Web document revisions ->
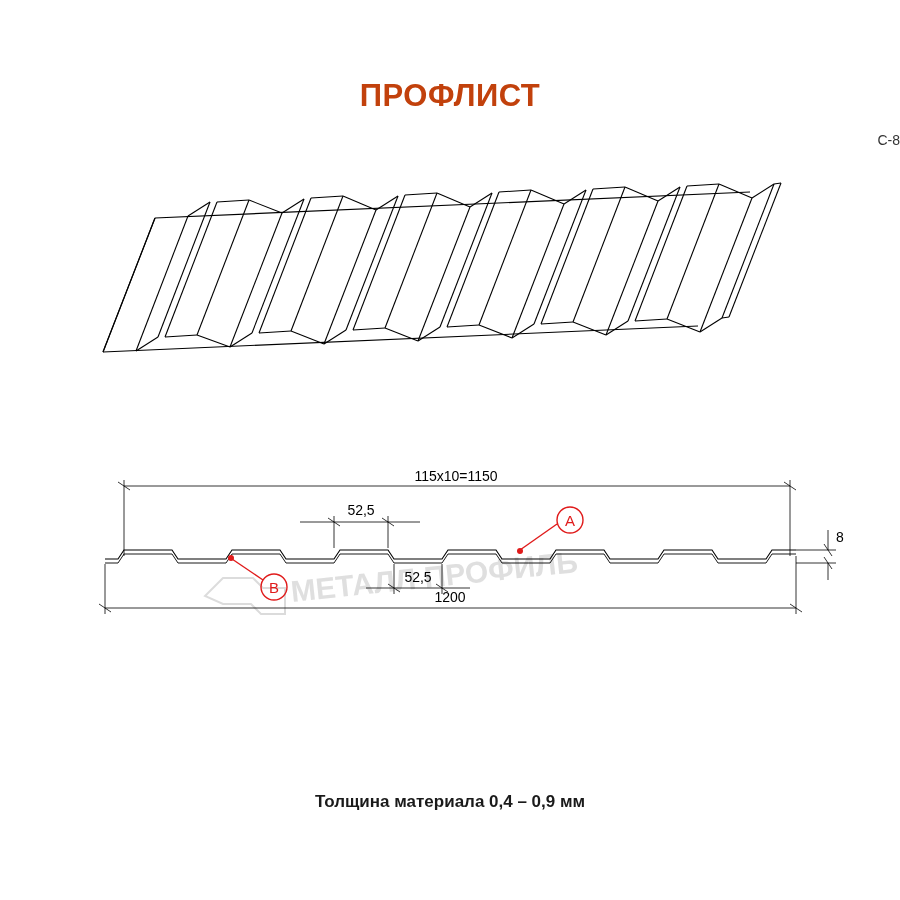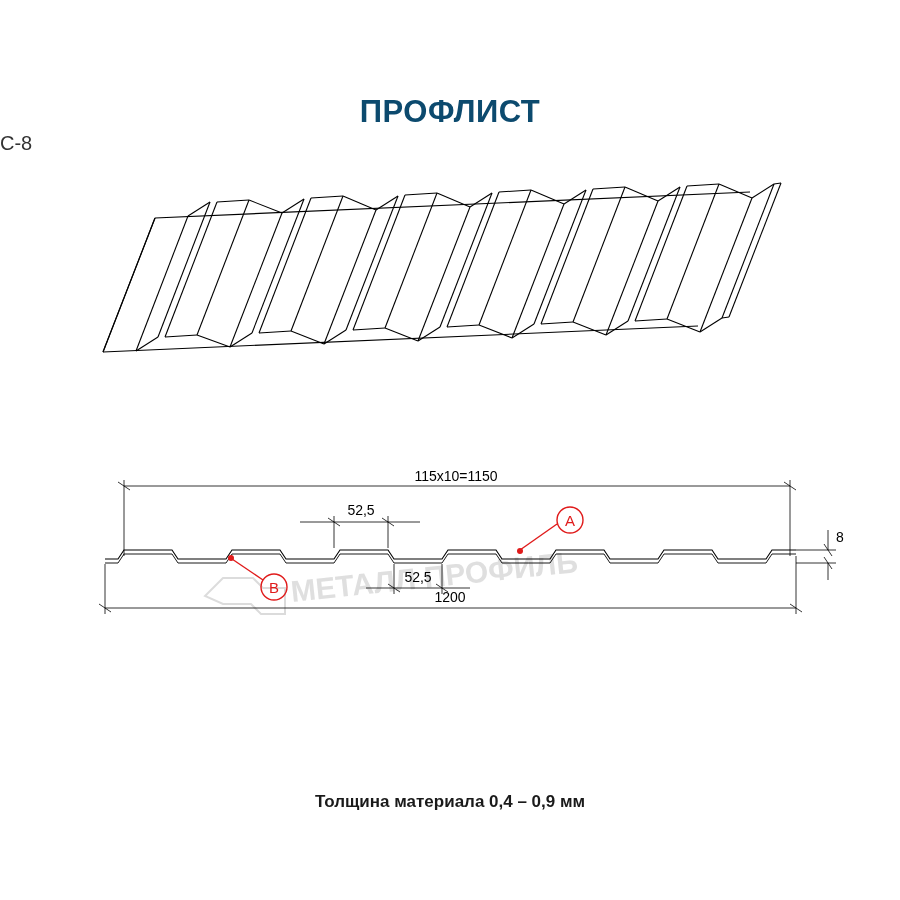"ПРОФЛИСТ" .title { color: #0c4a6e -> #c2410c; top: 94px -> 78px }
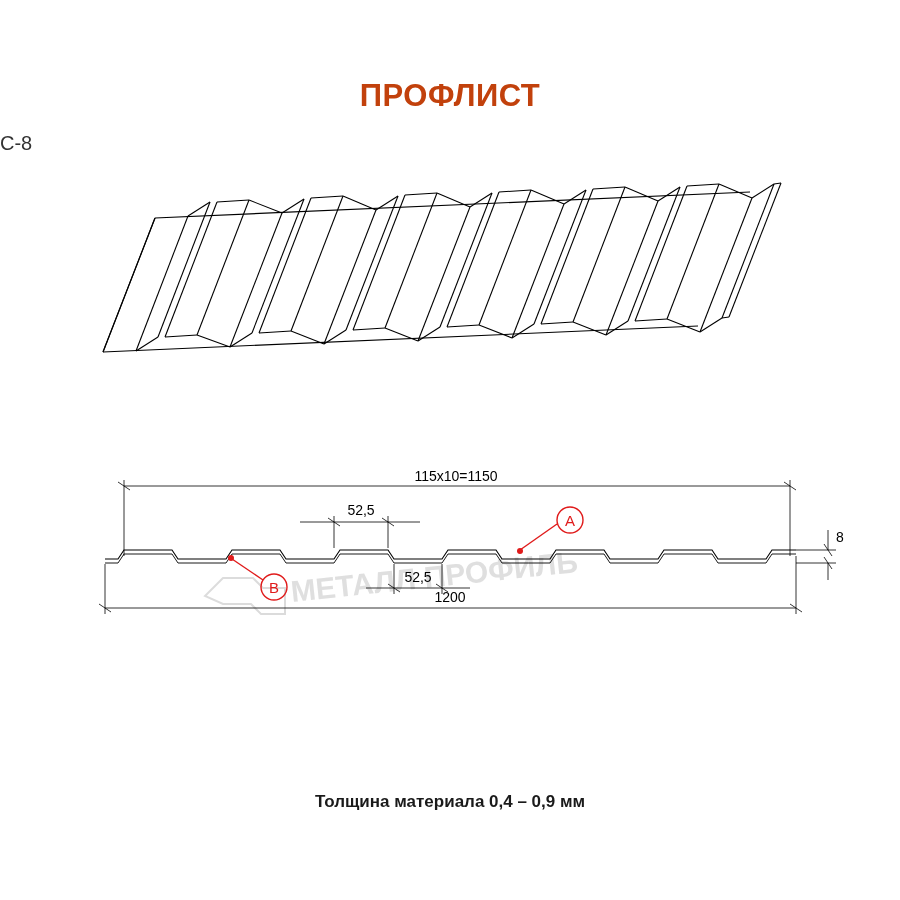"С-8" .subtitle { font-size: 20px -> 14px; text-align: left -> right }
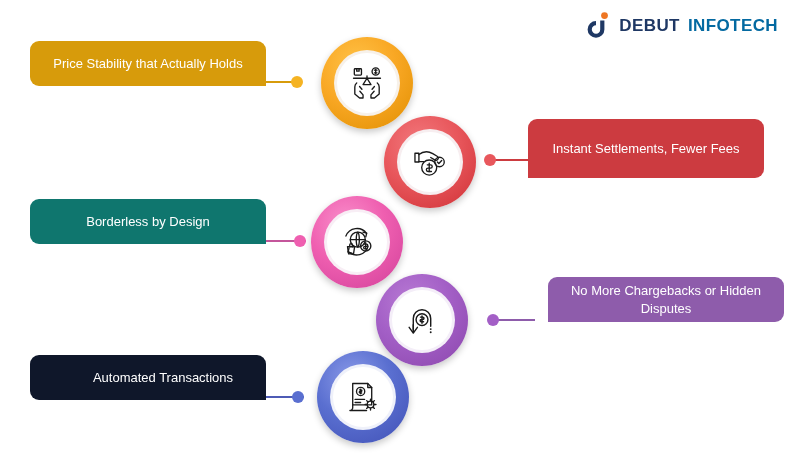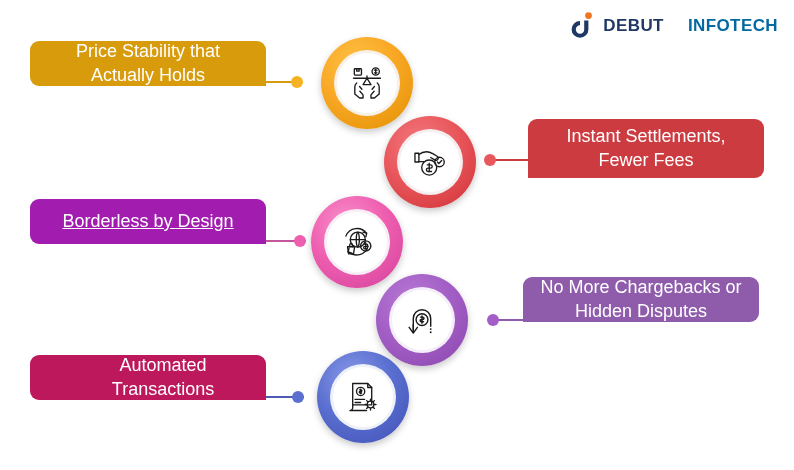"DEBUT" .logo-text { gap: 24px -> 8px }
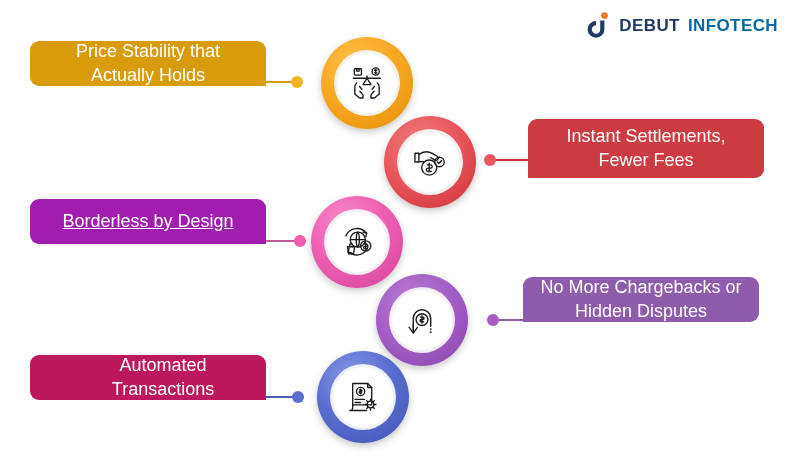"Price Stability that Actually Holds" .label-box { font-size: 18px -> 13px }
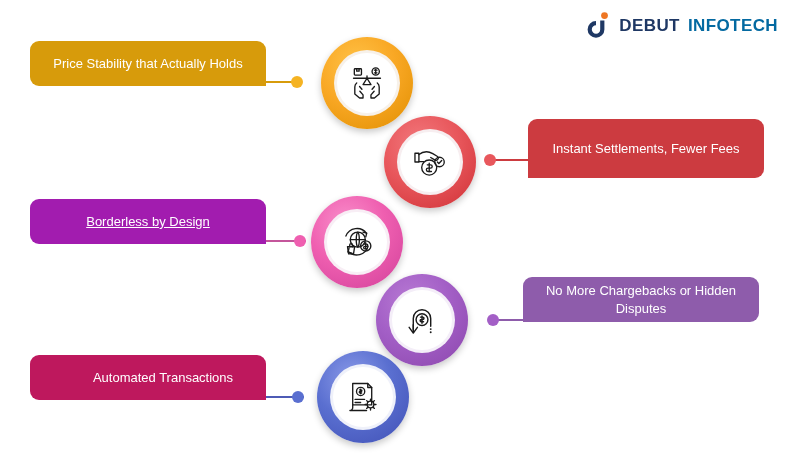"Borderless by Design" div.label-box { background: #a21caf -> #0f766e; text-decoration: underline -> none }
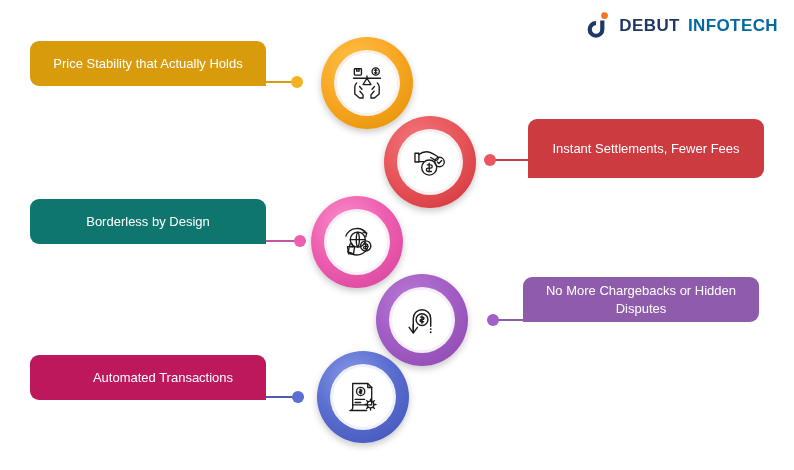"No More Chargebacks or Hidden" div.label-box { left: 523px -> 548px }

WHAT YOU ARE ASKED TO DO ->
Each entry above is to be duplicated exactly, and its pictures omitted.

SOLVED EXERCISE ->
"ПРОФЛИСТ" .title { color: #0c4a6e -> #c2410c; top: 94px -> 78px }
"С-8" .subtitle { font-size: 20px -> 14px; text-align: left -> right }
"DEBUT" .logo-text { gap: 24px -> 8px }
"Price Stability that Actually Holds" .label-box { font-size: 18px -> 13px }
"Borderless by Design" div.label-box { background: #a21caf -> #0f766e; text-decoration: underline -> none }
"No More Chargebacks or Hidden" div.label-box { left: 523px -> 548px }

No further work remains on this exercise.